Yotam Perkal
Yotam Perkal leads security research at Pluto Security, a next-generation AI security and governance platform designed to protect the rapidly emerging ecosystem of AI builders, low-code/no-code tools, and agentic applications. His work focuses on securing AI-native development environments and building scalable methods for detecting, validating, and mitigating risks in AI-driven software workflows.
Previously, Yotam led the Threat Research team at Zscaler, headed the Vulnerability Research team at Rezilion, and held multiple roles within PayPal’s security organization across vulnerability management, threat intelligence, and insider threat.
Yotam is an active participant in several cross-industry working groups dealing with AI security, vulnerability management, and supply chain security.
Session
Model Context Protocol (MCP) servers are rapidly becoming the integration layer between AI agents and real-world systems. They connect models to ticketing platforms, source control, CI/CD pipelines, internal APIs, and local files, often running with production credentials and network reach.
Despite this, MCP servers are frequently deployed as “developer tooling,” bound to 0.0.0.0, and rarely threat-modeled as infrastructure.

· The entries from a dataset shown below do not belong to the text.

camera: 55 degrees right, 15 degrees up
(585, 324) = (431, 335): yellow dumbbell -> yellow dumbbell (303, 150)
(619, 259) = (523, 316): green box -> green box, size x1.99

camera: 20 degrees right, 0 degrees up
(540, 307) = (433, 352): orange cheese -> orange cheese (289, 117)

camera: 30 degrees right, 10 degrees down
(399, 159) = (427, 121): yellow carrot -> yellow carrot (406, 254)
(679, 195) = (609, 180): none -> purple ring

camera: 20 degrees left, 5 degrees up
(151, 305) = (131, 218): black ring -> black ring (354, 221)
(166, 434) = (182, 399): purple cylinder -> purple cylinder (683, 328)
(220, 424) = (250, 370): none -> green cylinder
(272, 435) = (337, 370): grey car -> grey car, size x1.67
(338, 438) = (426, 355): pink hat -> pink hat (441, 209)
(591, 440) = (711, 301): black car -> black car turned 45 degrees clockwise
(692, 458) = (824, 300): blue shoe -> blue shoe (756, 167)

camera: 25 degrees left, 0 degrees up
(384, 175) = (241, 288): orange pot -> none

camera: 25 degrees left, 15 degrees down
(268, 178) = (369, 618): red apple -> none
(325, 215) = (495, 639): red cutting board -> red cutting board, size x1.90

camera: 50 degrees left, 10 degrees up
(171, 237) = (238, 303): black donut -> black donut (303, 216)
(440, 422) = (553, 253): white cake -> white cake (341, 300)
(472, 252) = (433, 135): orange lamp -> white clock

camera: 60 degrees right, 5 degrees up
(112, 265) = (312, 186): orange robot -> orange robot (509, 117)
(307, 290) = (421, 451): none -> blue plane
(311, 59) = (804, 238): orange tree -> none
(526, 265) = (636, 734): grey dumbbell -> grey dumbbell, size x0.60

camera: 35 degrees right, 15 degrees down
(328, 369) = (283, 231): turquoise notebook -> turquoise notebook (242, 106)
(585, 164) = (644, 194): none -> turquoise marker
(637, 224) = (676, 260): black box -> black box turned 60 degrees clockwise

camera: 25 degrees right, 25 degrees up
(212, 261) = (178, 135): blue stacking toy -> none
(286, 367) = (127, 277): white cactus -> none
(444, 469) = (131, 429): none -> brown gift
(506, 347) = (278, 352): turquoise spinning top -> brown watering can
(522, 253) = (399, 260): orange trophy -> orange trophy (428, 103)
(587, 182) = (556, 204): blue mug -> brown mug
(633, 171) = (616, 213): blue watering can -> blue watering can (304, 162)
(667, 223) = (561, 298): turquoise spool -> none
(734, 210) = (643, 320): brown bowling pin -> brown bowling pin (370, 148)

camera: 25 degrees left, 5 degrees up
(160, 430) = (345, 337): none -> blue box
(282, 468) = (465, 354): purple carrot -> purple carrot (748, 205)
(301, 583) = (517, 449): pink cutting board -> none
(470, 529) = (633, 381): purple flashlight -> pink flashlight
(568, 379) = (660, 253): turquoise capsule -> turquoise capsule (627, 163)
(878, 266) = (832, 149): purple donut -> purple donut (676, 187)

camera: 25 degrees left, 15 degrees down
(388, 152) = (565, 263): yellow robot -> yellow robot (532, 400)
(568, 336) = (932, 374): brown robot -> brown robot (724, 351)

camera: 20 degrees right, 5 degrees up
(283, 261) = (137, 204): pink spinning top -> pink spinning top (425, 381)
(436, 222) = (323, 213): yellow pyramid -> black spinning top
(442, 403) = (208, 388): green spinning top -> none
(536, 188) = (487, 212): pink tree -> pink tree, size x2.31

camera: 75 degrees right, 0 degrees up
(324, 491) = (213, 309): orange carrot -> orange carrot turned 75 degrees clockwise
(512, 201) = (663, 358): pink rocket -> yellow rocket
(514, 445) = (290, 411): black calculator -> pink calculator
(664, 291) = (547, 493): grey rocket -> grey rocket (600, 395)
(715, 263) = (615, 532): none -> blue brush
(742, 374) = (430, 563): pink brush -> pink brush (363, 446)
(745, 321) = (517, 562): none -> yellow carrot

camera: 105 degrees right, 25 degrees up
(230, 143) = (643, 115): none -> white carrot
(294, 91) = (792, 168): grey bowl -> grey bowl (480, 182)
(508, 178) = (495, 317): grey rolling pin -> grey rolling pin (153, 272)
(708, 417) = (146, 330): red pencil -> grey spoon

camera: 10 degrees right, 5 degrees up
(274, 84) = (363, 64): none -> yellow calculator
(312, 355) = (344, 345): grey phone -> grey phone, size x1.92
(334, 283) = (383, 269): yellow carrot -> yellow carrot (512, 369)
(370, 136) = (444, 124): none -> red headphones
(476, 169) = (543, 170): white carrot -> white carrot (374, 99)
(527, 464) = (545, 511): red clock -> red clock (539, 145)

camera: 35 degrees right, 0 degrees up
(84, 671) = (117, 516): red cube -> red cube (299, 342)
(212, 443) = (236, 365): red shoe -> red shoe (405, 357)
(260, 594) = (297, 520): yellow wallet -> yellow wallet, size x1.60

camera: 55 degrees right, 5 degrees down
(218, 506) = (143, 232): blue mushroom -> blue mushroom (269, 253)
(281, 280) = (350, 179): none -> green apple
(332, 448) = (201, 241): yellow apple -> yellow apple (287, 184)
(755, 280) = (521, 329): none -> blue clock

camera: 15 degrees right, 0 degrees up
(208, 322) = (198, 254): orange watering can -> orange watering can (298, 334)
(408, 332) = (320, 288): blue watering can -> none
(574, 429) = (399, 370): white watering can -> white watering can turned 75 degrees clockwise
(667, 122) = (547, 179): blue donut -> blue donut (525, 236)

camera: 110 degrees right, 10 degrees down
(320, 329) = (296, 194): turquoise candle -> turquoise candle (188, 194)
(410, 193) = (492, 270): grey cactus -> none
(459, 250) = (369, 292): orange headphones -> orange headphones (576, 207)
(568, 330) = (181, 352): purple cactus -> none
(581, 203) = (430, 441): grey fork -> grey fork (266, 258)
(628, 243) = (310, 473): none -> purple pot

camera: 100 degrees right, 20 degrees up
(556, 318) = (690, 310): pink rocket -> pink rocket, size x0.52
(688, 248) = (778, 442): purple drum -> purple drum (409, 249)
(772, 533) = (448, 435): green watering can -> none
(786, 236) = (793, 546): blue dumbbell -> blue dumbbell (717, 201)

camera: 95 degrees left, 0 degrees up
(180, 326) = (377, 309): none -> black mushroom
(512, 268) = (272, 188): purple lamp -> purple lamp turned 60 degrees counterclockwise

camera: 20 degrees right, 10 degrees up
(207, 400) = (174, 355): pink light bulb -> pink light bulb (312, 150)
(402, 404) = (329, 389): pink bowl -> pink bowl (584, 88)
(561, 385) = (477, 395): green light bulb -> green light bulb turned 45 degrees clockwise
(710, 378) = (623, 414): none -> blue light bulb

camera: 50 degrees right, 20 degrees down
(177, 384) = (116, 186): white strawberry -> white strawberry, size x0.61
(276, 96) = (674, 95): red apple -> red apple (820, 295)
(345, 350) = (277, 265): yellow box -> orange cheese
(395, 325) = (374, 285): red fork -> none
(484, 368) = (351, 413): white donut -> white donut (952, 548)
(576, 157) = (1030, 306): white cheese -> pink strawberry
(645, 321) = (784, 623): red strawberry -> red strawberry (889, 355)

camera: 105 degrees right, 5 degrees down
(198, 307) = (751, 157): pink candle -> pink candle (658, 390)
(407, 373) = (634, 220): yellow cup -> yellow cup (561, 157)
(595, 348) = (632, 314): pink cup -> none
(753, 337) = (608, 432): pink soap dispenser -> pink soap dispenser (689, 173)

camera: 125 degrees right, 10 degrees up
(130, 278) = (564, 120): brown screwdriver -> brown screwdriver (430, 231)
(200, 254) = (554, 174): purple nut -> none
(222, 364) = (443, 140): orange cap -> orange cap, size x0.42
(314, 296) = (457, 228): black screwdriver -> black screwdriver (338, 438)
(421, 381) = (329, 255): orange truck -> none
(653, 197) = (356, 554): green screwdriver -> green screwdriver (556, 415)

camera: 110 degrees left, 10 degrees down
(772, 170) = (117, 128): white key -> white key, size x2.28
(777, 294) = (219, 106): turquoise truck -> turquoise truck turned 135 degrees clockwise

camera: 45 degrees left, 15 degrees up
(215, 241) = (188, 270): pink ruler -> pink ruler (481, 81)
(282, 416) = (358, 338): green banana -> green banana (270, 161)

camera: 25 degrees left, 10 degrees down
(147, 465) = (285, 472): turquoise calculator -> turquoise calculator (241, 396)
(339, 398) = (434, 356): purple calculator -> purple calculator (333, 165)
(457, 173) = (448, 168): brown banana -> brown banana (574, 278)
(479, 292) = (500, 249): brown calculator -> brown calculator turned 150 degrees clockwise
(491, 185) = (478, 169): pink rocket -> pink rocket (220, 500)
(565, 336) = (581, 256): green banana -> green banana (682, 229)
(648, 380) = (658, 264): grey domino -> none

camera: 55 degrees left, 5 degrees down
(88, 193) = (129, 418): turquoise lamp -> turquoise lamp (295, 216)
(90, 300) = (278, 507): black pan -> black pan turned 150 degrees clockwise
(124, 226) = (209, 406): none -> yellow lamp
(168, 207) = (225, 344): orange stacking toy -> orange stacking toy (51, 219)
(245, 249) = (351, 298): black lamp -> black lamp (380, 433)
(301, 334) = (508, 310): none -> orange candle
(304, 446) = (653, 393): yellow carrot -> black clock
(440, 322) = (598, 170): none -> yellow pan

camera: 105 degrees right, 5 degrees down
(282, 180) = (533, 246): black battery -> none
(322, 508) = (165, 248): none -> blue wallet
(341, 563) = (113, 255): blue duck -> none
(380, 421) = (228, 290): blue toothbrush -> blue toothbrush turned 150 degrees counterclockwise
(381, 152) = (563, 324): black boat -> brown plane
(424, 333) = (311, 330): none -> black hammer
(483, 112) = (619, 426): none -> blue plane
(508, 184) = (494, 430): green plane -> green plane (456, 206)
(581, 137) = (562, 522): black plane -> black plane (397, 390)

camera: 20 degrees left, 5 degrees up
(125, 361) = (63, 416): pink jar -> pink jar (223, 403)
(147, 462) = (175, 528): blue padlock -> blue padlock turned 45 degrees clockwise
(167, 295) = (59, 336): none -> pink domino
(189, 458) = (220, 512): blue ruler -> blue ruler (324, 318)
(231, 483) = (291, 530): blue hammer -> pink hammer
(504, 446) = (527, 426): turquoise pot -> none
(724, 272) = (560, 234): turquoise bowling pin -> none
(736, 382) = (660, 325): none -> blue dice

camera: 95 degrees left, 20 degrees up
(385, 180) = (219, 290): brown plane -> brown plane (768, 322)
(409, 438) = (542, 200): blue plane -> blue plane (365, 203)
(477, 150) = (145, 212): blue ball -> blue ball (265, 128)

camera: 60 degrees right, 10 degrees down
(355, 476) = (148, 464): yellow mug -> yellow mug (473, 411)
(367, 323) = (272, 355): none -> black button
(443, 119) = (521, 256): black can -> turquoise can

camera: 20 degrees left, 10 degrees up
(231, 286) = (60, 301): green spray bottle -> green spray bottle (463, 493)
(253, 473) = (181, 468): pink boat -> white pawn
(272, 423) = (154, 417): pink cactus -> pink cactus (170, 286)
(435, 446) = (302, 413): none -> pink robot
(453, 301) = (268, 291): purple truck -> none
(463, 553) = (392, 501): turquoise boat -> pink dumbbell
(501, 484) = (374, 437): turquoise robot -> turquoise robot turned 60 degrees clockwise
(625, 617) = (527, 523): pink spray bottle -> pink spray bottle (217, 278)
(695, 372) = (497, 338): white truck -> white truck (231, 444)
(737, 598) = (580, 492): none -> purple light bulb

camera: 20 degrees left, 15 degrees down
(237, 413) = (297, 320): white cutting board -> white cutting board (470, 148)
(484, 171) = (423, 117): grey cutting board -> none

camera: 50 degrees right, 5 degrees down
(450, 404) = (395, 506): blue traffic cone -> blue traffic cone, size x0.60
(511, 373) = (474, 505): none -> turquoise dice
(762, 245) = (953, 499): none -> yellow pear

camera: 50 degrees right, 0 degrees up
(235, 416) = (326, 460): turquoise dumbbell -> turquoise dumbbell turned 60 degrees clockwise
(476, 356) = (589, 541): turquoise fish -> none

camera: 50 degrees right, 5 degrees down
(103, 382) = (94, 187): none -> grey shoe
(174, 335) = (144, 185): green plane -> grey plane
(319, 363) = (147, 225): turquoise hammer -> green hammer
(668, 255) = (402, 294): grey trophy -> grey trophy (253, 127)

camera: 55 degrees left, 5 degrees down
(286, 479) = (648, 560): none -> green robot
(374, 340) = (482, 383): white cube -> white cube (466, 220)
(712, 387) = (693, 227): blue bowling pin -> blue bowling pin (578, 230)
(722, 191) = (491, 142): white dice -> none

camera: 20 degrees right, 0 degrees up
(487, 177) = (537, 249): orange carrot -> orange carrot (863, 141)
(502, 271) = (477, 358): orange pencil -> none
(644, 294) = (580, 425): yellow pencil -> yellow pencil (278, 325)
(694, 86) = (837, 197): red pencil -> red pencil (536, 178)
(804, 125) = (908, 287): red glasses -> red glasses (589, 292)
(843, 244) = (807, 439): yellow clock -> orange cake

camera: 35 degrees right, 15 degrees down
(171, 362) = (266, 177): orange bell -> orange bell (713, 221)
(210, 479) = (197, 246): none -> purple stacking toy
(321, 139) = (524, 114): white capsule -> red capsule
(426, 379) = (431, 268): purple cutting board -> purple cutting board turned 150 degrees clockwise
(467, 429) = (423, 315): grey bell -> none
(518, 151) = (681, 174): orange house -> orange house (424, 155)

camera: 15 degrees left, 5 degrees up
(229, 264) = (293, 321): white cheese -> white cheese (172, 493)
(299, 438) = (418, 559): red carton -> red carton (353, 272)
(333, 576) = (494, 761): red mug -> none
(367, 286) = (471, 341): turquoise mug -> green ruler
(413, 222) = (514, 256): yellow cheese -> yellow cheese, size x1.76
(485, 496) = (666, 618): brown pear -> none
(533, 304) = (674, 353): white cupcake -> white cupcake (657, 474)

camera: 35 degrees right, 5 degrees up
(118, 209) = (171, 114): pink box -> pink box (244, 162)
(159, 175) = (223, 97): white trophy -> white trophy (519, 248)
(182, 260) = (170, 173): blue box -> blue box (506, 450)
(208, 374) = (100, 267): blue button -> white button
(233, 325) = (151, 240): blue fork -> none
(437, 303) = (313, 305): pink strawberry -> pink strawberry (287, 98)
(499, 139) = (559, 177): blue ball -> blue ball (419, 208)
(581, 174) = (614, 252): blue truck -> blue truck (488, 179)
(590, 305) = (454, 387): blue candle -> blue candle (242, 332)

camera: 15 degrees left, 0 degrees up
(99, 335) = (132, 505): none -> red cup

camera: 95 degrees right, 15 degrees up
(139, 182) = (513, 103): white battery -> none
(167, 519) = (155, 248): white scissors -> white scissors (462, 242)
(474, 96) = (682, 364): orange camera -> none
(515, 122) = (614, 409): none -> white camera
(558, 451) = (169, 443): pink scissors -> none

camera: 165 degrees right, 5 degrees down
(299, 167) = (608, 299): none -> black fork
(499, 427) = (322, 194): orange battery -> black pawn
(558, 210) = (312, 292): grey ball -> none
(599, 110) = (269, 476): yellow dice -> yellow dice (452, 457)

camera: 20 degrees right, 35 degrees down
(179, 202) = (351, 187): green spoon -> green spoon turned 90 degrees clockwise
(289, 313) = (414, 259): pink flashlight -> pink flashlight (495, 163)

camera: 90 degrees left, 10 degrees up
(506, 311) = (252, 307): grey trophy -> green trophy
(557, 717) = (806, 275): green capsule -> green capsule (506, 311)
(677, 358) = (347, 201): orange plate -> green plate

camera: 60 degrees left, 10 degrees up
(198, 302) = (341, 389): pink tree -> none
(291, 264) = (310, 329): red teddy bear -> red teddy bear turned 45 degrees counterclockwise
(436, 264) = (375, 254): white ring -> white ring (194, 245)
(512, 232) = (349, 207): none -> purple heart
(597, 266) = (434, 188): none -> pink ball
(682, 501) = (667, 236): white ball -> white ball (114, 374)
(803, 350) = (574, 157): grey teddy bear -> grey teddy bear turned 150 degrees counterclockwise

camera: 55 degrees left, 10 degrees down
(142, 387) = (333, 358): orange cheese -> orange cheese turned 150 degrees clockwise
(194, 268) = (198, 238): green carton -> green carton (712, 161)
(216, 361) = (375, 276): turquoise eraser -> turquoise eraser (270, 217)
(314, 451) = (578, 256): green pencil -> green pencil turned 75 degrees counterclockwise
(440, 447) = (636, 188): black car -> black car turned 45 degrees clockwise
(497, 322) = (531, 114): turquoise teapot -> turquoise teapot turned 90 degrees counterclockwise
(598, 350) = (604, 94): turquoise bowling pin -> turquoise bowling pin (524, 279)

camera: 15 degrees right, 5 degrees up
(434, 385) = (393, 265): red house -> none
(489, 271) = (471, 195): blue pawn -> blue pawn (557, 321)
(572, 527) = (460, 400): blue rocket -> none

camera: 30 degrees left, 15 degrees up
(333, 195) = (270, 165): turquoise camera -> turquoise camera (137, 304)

In this talk, we present offensive research into the MCP ecosystem and demonstrate how classic vulnerability classes become significantly more impactful when placed inside agent-driven automation layers.
Through real-world case studies, including critical vulnerabilities affecting a widely deployed Atlassian MCP server (4M+ downloads), we show how network-reachable services can be coerced into outbound pivoting, filesystem control, and full remote code execution.